The above quote reflects the importance of having your fundamentals clear before appearing for an interview as well as while going through this Hadoop MapReduce Interview Question blog. Therefore, I would suggest you to go through MapReduce Tutorial blog to brush up your basics.  

Learn MapReduce from Industry Experts

Here, is the list of Hadoop MapReduce Interview Questions that will help you to stand up to the expectation of the employers. 

Hadoop Interview Questions and Answers | Edureka

1. What do you mean by data locality?

Data locality talks about moving computation unit to data rather data to the computation unit. MapReduce framework achieves data locality by processing data locally i.e. processing of the data happens in the very node by Node Manager where data blocks are present. 

2. Is it mandatory to set input and output type/format in MapReduce?

No, it is not mandatory to set the input and output type/format in MapReduce.

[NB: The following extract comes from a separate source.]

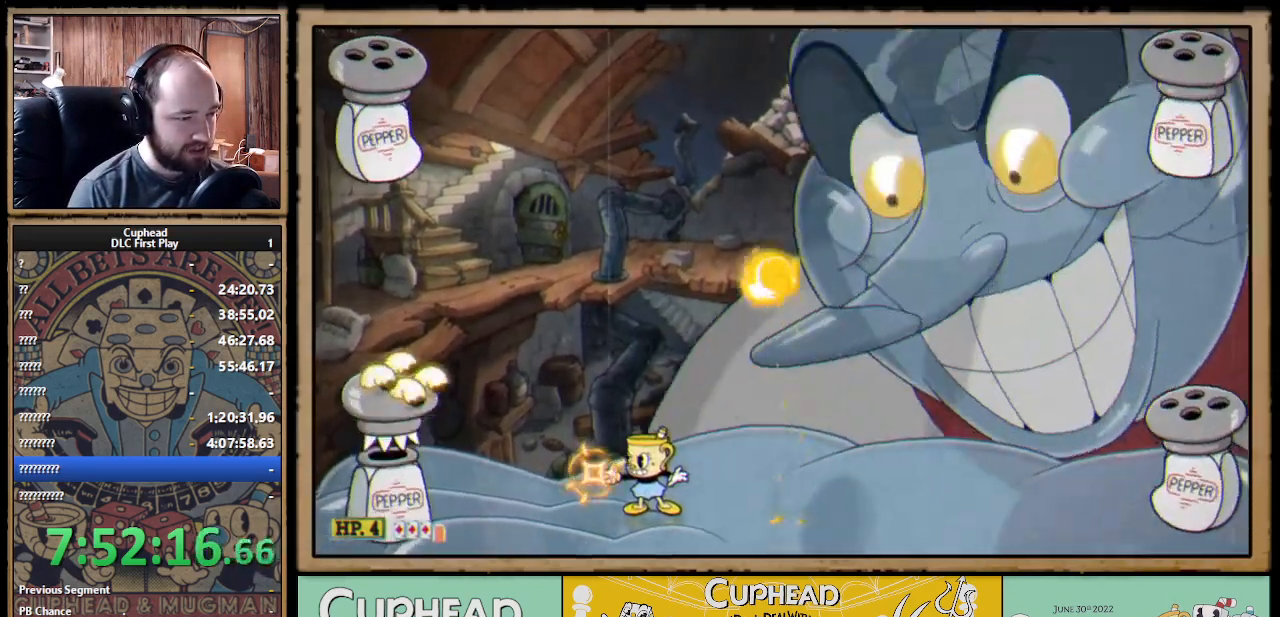
{"buttons": ["X"], "left_stick": "right", "right_stick": "center", "events": [[67, "X", "down"], [67, "left_stick", "left"], [133, "left_stick", "center"], [233, "left_stick", "right"]]}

By default, the cluster takes the input and the output type as ‘text’.

3. Can we rename the output file?

Yes, we can rename the output file by implementing multiple format output class.

4. What do you mean by shuffling and sorting in MapReduce?

Shuffling and sorting takes place after the completion of map task where the input to the every reducer is sorted according to the keys. Basically, the process by which the system sorts the key-value output of the map tasks and transfer it to the reducer is called shuffle.

5. Explain the process of spilling in MapReduce?

The output of a map task is written into a circular memory buffer (RAM). The default size of buffer is set to 100 MB  which can be tuned by using mapreduce.task.io.sort.mb property. Now, spilling is a process of copying the data from memory buffer to disc when the content of the buffer reaches a certain threshold size. By default, a background thread starts spilling the contents from memory to disc after 80% of the buffer size is filled. Therefore, for a 100 MB size buffer the spilling will start after the content of the buffer reach a size of 80 MB.

Note: One can change this spilling threshold using mapreduce.map.sort.spill.percent which is set to 0.8 or 80% by default.

6. What is a distributed cache in MapReduce Framework?

Distributed Cache can be explained as, a facility provided by the MapReduce framework to cache files needed by applications. Once you have cached a file for your job, Hadoop framework will make it available on each and every data nodes where you map/reduce tasks are running. Therefore, one can access the cache file as a local file in your Mapper or Reducer job.

7. What is a combiner and where you should use it?

Combiner is like a mini reducer function that allow us to perform a local aggregation of map output before it is transferred to reducer phase. Basically, it is used to optimize the network bandwidth usage during a MapReduce task by cutting down the amount of data that is transferred from a mapper to the reducer.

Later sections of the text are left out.